Records supplied section start
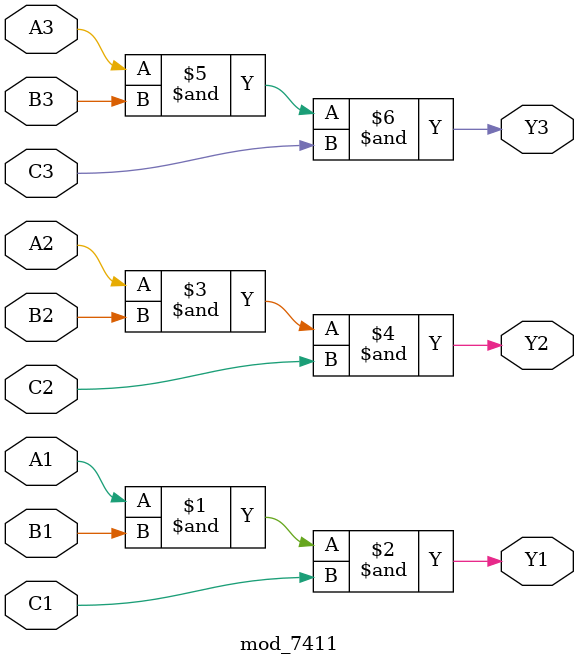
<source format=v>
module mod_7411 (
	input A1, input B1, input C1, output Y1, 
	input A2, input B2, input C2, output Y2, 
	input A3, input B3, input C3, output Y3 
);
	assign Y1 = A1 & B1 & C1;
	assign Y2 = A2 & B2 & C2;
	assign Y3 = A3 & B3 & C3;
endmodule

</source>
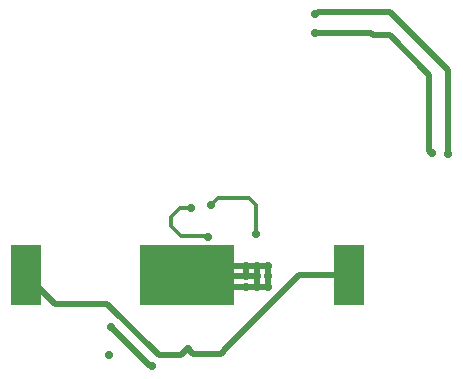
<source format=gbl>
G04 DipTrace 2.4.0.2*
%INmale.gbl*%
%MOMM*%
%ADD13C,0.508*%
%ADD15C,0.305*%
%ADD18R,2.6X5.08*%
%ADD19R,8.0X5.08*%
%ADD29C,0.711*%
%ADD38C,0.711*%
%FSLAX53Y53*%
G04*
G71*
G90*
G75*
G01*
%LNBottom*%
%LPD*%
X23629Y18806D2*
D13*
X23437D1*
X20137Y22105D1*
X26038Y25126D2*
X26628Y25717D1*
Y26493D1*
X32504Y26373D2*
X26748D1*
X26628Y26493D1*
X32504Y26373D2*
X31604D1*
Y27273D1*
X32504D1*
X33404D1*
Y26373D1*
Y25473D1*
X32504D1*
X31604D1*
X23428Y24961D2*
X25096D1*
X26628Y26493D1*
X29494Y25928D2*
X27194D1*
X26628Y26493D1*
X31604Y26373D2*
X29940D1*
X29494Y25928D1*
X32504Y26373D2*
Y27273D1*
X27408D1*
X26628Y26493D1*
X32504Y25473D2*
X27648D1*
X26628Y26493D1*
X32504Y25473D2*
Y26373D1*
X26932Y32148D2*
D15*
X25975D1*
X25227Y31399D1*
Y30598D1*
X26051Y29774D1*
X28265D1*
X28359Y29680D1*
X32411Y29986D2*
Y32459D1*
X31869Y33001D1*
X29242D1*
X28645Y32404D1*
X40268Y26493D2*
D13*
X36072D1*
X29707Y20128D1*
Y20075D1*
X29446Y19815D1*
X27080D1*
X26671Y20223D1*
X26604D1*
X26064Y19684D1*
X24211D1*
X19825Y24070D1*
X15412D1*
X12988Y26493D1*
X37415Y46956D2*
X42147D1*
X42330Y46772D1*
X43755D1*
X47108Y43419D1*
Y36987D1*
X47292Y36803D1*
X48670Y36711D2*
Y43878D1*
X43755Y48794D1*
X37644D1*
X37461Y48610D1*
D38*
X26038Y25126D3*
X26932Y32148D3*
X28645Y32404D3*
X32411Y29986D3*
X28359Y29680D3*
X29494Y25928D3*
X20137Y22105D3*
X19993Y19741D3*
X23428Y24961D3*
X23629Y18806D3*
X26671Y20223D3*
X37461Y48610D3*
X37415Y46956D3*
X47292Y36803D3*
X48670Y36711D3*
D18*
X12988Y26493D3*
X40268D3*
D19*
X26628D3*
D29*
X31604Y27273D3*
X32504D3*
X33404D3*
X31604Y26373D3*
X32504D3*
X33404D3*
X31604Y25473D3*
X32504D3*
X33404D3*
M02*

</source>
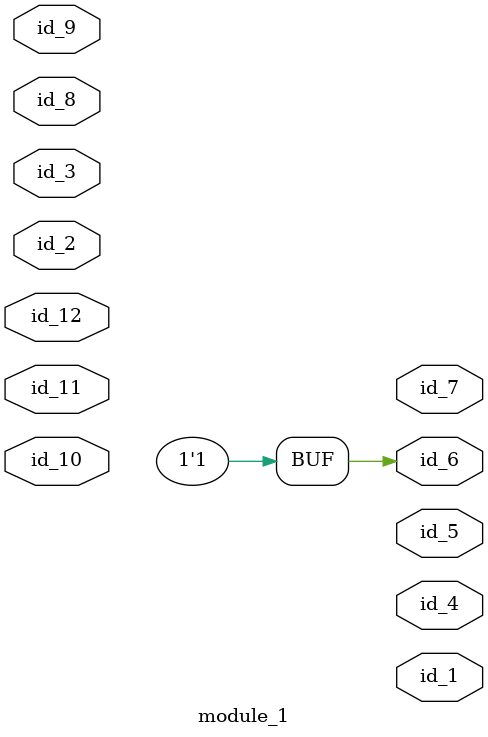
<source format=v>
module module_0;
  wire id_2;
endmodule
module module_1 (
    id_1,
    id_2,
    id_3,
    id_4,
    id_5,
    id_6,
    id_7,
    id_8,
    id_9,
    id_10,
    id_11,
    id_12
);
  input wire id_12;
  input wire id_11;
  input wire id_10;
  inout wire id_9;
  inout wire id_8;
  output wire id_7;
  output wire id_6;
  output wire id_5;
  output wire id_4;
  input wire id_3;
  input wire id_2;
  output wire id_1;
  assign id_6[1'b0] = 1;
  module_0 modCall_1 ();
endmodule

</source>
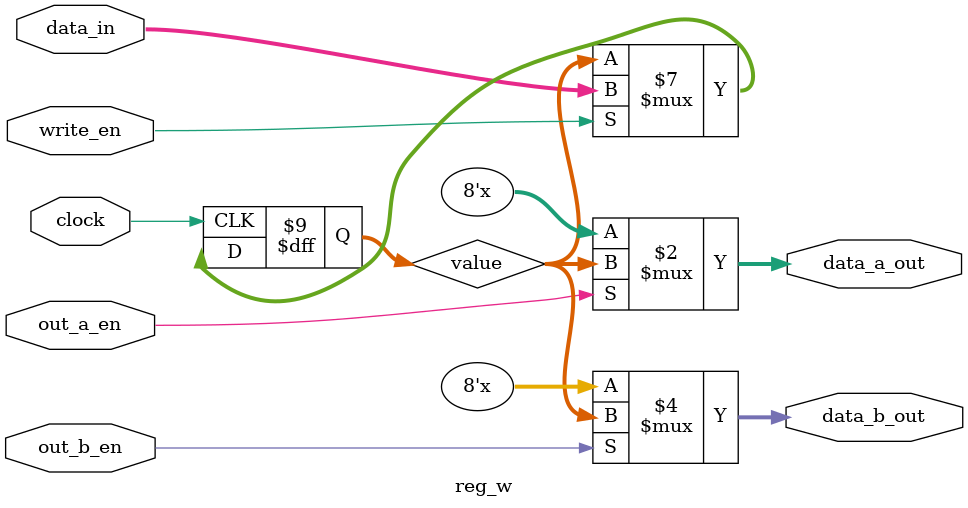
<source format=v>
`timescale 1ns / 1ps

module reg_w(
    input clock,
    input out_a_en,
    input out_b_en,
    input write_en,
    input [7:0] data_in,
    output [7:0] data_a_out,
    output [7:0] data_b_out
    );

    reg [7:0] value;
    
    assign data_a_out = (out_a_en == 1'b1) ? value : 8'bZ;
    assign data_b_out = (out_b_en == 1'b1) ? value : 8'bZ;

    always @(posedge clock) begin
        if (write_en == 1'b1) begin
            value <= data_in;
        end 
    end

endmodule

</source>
Records supplied section end
- [Work to complete] Copy out the records exactly. Do not include the pictures.

- [Task result]
<source format=v>
module mod_7411 (
	input A1, input B1, input C1, output Y1, 
	input A2, input B2, input C2, output Y2, 
	input A3, input B3, input C3, output Y3 
);
	assign Y1 = A1 & B1 & C1;
	assign Y2 = A2 & B2 & C2;
	assign Y3 = A3 & B3 & C3;
endmodule

</source>
<source format=gbl>
G04 DipTrace 2.4.0.2*
%INmale.gbl*%
%MOMM*%
%ADD13C,0.508*%
%ADD15C,0.305*%
%ADD18R,2.6X5.08*%
%ADD19R,8.0X5.08*%
%ADD29C,0.711*%
%ADD38C,0.711*%
%FSLAX53Y53*%
G04*
G71*
G90*
G75*
G01*
%LNBottom*%
%LPD*%
X23629Y18806D2*
D13*
X23437D1*
X20137Y22105D1*
X26038Y25126D2*
X26628Y25717D1*
Y26493D1*
X32504Y26373D2*
X26748D1*
X26628Y26493D1*
X32504Y26373D2*
X31604D1*
Y27273D1*
X32504D1*
X33404D1*
Y26373D1*
Y25473D1*
X32504D1*
X31604D1*
X23428Y24961D2*
X25096D1*
X26628Y26493D1*
X29494Y25928D2*
X27194D1*
X26628Y26493D1*
X31604Y26373D2*
X29940D1*
X29494Y25928D1*
X32504Y26373D2*
Y27273D1*
X27408D1*
X26628Y26493D1*
X32504Y25473D2*
X27648D1*
X26628Y26493D1*
X32504Y25473D2*
Y26373D1*
X26932Y32148D2*
D15*
X25975D1*
X25227Y31399D1*
Y30598D1*
X26051Y29774D1*
X28265D1*
X28359Y29680D1*
X32411Y29986D2*
Y32459D1*
X31869Y33001D1*
X29242D1*
X28645Y32404D1*
X40268Y26493D2*
D13*
X36072D1*
X29707Y20128D1*
Y20075D1*
X29446Y19815D1*
X27080D1*
X26671Y20223D1*
X26604D1*
X26064Y19684D1*
X24211D1*
X19825Y24070D1*
X15412D1*
X12988Y26493D1*
X37415Y46956D2*
X42147D1*
X42330Y46772D1*
X43755D1*
X47108Y43419D1*
Y36987D1*
X47292Y36803D1*
X48670Y36711D2*
Y43878D1*
X43755Y48794D1*
X37644D1*
X37461Y48610D1*
D38*
X26038Y25126D3*
X26932Y32148D3*
X28645Y32404D3*
X32411Y29986D3*
X28359Y29680D3*
X29494Y25928D3*
X20137Y22105D3*
X19993Y19741D3*
X23428Y24961D3*
X23629Y18806D3*
X26671Y20223D3*
X37461Y48610D3*
X37415Y46956D3*
X47292Y36803D3*
X48670Y36711D3*
D18*
X12988Y26493D3*
X40268D3*
D19*
X26628D3*
D29*
X31604Y27273D3*
X32504D3*
X33404D3*
X31604Y26373D3*
X32504D3*
X33404D3*
X31604Y25473D3*
X32504D3*
X33404D3*
M02*

</source>
<source format=v>
module module_0;
  wire id_2;
endmodule
module module_1 (
    id_1,
    id_2,
    id_3,
    id_4,
    id_5,
    id_6,
    id_7,
    id_8,
    id_9,
    id_10,
    id_11,
    id_12
);
  input wire id_12;
  input wire id_11;
  input wire id_10;
  inout wire id_9;
  inout wire id_8;
  output wire id_7;
  output wire id_6;
  output wire id_5;
  output wire id_4;
  input wire id_3;
  input wire id_2;
  output wire id_1;
  assign id_6[1'b0] = 1;
  module_0 modCall_1 ();
endmodule

</source>
<source format=v>
`timescale 1ns / 1ps

module reg_w(
    input clock,
    input out_a_en,
    input out_b_en,
    input write_en,
    input [7:0] data_in,
    output [7:0] data_a_out,
    output [7:0] data_b_out
    );

    reg [7:0] value;
    
    assign data_a_out = (out_a_en == 1'b1) ? value : 8'bZ;
    assign data_b_out = (out_b_en == 1'b1) ? value : 8'bZ;

    always @(posedge clock) begin
        if (write_en == 1'b1) begin
            value <= data_in;
        end 
    end

endmodule

</source>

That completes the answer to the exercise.